Data entries:
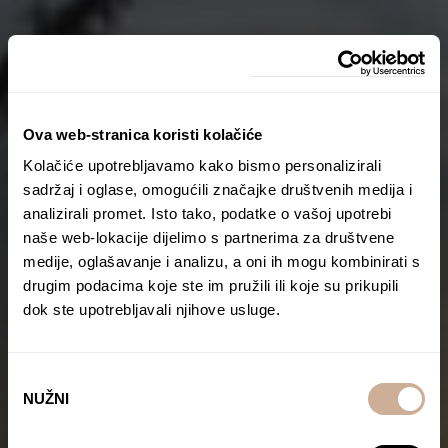
Ova web-stranica koristi kolačiće
Kolačiće upotrebljavamo kako bismo personalizirali
sadržaj i oglase, omogućili značajke društvenih medija i
analizirali promet. Isto tako, podatke o vašoj upotrebi
naše web-lokacije dijelimo s partnerima za društvene
medije, oglašavanje i analizu, a oni ih mogu kombinirati s
drugim podacima koje ste im pružili ili koje su prikupili
dok ste upotrebljavali njihove usluge.
Odabir
NUŽNI
pristanka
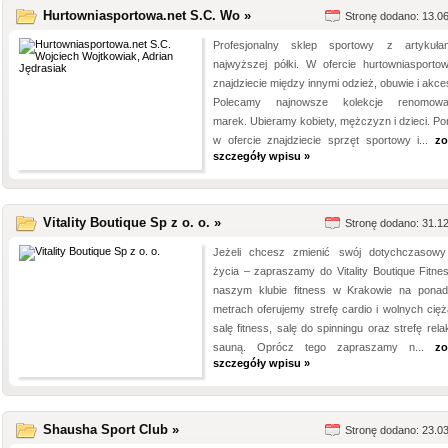
Hurtowniasportowa.net S.C. Wo »
Stronę dodano: 13.0
Profesjonalny sklep sportowy z artykuł
najwyższej półki. W ofercie hurtowniasportow
znajdziecie między innymi odzież, obuwie i akce
Polecamy najnowsze kolekcje renomowa
marek. Ubieramy kobiety, mężczyzn i dzieci. Po
w ofercie znajdziecie sprzęt sportowy i...
zo
szczegóły wpisu »
Vitality Boutique Sp z o. o. »
Stronę dodano: 31.1
Jeżeli chcesz zmienić swój dotychczasowy
życia – zapraszamy do Vitality Boutique Fitne
naszym klubie fitness w Krakowie na pona
metrach oferujemy strefę cardio i wolnych cięż
salę fitness, salę do spinningu oraz strefę rel
sauną. Oprócz tego zapraszamy n...
zo
szczegóły wpisu »
Shausha Sport Club »
Stronę dodano: 23.0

◆ **Task goal**: Rewrite the lines from the one containing "Hurtowniasportowa.net S.C. Wo" through the end of the entries, inclusive, renaming "Stronę dodano" to "Data dodania" and keeping everything else unchanged.

◆ **Written answer**:
Hurtowniasportowa.net S.C. Wo »
Data dodania: 13.0
Profesjonalny sklep sportowy z artykuł
najwyższej półki. W ofercie hurtowniasportow
znajdziecie między innymi odzież, obuwie i akce
Polecamy najnowsze kolekcje renomowa
marek. Ubieramy kobiety, mężczyzn i dzieci. Po
w ofercie znajdziecie sprzęt sportowy i...
zo
szczegóły wpisu »
Vitality Boutique Sp z o. o. »
Data dodania: 31.1
Jeżeli chcesz zmienić swój dotychczasowy
życia – zapraszamy do Vitality Boutique Fitne
naszym klubie fitness w Krakowie na pona
metrach oferujemy strefę cardio i wolnych cięż
salę fitness, salę do spinningu oraz strefę rel
sauną. Oprócz tego zapraszamy n...
zo
szczegóły wpisu »
Shausha Sport Club »
Data dodania: 23.0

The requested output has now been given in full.